In its story, New York Focus reports the state grants 90% of unemployment claims and that it gets 25,000 calls a day. But for the claims it denies, “New York is in the top 15 states with the highest rates of improper decisions” the New York Focus story reports.
The story sources a federal report that estimates “one in eight” claimants denied were “actually eligible.” A labor spokesman told New York Focus “Improving New York’s Unemployment Insurance system has been a priority.”
Wednesday, the Department of Labor told News10NBC that the estimate is “based on a very small sample – 480 cases out of 840,000” cases filed in 2022. NYSDOL says the estimates are “subject to errors.”
The day before Thanksgiving, Jazzy returned home from St. Jude’s. We were at the airport for the reunion.
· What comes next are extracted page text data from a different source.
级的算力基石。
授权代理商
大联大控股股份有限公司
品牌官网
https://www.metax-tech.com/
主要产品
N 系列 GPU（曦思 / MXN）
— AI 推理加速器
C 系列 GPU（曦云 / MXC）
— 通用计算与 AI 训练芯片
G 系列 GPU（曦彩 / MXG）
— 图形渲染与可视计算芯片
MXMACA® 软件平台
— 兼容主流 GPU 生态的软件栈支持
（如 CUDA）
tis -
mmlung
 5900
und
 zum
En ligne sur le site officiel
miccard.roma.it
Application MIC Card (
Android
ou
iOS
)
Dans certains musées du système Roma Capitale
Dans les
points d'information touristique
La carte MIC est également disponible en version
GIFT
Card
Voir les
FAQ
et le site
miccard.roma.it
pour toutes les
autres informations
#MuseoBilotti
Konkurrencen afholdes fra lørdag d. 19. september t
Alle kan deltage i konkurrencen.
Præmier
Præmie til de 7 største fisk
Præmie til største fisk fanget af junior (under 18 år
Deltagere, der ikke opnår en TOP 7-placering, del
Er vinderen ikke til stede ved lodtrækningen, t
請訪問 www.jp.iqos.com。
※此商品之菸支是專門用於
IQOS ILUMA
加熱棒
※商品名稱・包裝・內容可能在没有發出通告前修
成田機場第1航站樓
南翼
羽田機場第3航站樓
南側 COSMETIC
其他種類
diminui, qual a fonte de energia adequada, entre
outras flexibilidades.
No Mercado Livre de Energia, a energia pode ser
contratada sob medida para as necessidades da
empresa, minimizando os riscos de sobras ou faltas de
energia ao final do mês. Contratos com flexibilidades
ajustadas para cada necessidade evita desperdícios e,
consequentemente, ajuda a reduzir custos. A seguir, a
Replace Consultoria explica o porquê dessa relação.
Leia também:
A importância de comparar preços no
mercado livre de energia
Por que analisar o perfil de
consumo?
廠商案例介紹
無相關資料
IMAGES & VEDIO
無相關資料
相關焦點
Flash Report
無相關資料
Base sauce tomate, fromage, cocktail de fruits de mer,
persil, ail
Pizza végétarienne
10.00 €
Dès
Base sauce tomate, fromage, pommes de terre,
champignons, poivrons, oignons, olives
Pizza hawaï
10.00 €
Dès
When Berkeley contacted the Department of Labor in September, the office emailed him and wrote that state confidentiality law prohibits the department from talking about Frank’s case, or any claimant’s case specifically, but they would not talk about Frank’s case specifically, but they “weigh each application carefully” and if someone, like Frank, disagrees with a denial they can ask for a judicial hearing.
Frank did that in October. The judge said he was only ineligible between June and October 11. Frank took that to mean he would be eligible after October 11th, so Frank called the labor office after the ruling.
Frank Antinetto: “I spoke to the woman on the phone. She told me I didn’t have a claim,” he said from his kitchen table with Jazzy and his wife Mykel.
Brean: “Didn’t I have a claim?”
Frank: “Yeah,” he said.” So I literally had to start all over again on the Nov. 26. I guess it makes you wonder that if I don’t qualify for unemployment in this situation, who would?
Frank felt there were conflicts inside the state unemployment labor laws.
On the one hand, State labor law says compelling family reasons make you eligible. On the other hand it requires a person be “ready, willing and able to work immediately.”
Frank told Berkeley that was difficult to do from a hospital room at St. Jude’s.